=== YOUR OBJECTIVE ===
Would you find each line in the entries below with the string "List" and copy it?

=== DATA IN THIS EXERCISE ===
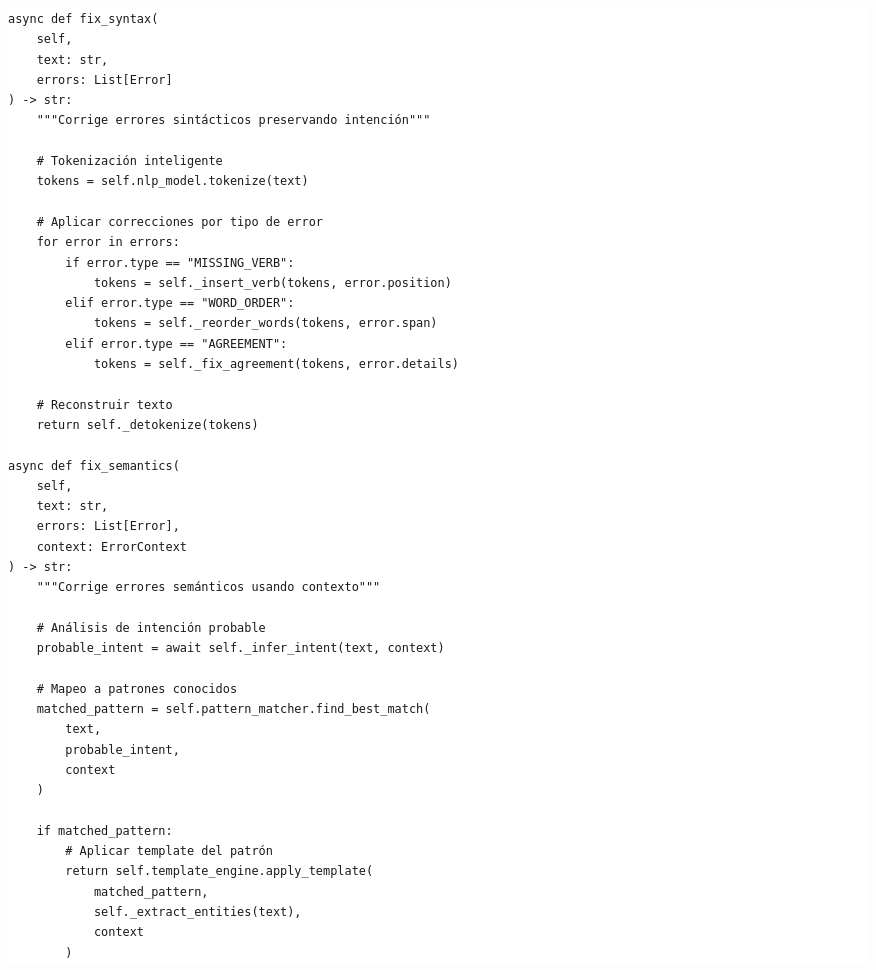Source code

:     async def fix_syntax(
        self, 
        text: str, 
        errors: List[Error]
    ) -> str:
        """Corrige errores sintácticos preservando intención"""
        
        # Tokenización inteligente
        tokens = self.nlp_model.tokenize(text)
        
        # Aplicar correcciones por tipo de error
        for error in errors:
            if error.type == "MISSING_VERB":
                tokens = self._insert_verb(tokens, error.position)
            elif error.type == "WORD_ORDER":
                tokens = self._reorder_words(tokens, error.span)
            elif error.type == "AGREEMENT":
                tokens = self._fix_agreement(tokens, error.details)
        
        # Reconstruir texto
        return self._detokenize(tokens)
    
    async def fix_semantics(
        self, 
        text: str,
        errors: List[Error],
        context: ErrorContext
    ) -> str:
        """Corrige errores semánticos usando contexto"""
        
        # Análisis de intención probable
        probable_intent = await self._infer_intent(text, context)
        
        # Mapeo a patrones conocidos
        matched_pattern = self.pattern_matcher.find_best_match(
            text, 
            probable_intent,
            context
        )
        
        if matched_pattern:
            # Aplicar template del patrón
            return self.template_engine.apply_template(
                matched_pattern,
                self._extract_entities(text),
                context
            )
        
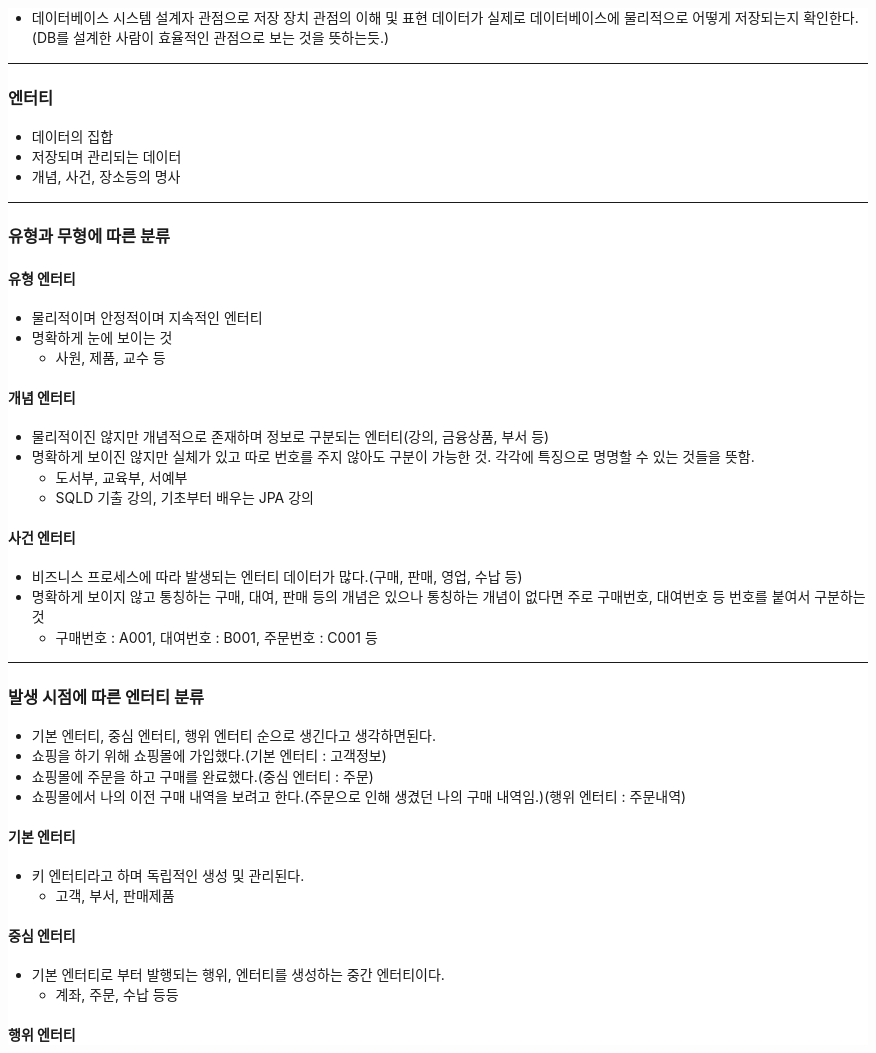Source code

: - 데이터베이스 시스템 설계자 관점으로 저장 장치 관점의 이해 및 표현 데이터가 실제로 데이터베이스에 물리적으로 어떻게 저장되는지 확인한다.(DB를 설계한 사람이 효율적인 관점으로 보는 것을 뜻하는듯.)

---

### 엔터티

- 데이터의 집합
- 저장되며 관리되는 데이터
- 개념, 사건, 장소등의 명사

---

### 유형과 무형에 따른 분류

#### 유형 엔터티

- 물리적이며 안정적이며 지속적인 엔터티
- 명확하게 눈에 보이는 것
  - 사원, 제품, 교수 등

#### 개념 엔터티

- 물리적이진 않지만 개념적으로 존재하며 정보로 구분되는 엔터티(강의, 금융상품, 부서 등)
- 명확하게 보이진 않지만 실체가 있고 따로 번호를 주지 않아도 구분이 가능한 것. 각각에 특징으로 명명할 수 있는 것들을 뜻함.
  - 도서부, 교육부, 서예부
  - SQLD 기출 강의, 기초부터 배우는 JPA 강의

#### 사건 엔터티

- 비즈니스 프로세스에 따라 발생되는 엔터티 데이터가 많다.(구매, 판매, 영업, 수납 등)
- 명확하게 보이지 않고 통칭하는 구매, 대여, 판매 등의 개념은 있으나 통칭하는 개념이 없다면 주로 구매번호, 대여번호 등 번호를 붙여서 구분하는 것
  - 구매번호 : A001, 대여번호 : B001, 주문번호 : C001 등

---

### 발생 시점에 따른 엔터티 분류

- 기본 엔터티, 중심 엔터티, 행위 엔터티 순으로 생긴다고 생각하면된다.
- 쇼핑을 하기 위해 쇼핑몰에 가입했다.(기본 엔터티 : 고객정보)
- 쇼핑몰에 주문을 하고 구매를 완료했다.(중심 엔터티 : 주문)
- 쇼핑몰에서 나의 이전 구매 내역을 보려고 한다.(주문으로 인해 생겼던 나의 구매 내역임.)(행위 엔터티 : 주문내역)

#### 기본 엔터티

- 키 엔터티라고 하며 독립적인 생성 및 관리된다.
  - 고객, 부서, 판매제품

#### 중심 엔터티

- 기본 엔터티로 부터 발행되는 행위, 엔터티를 생성하는 중간 엔터티이다.
  - 계좌, 주문, 수납 등등

#### 행위 엔터티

=== THE ANSWER ===
        errors: List[Error]
        errors: List[Error],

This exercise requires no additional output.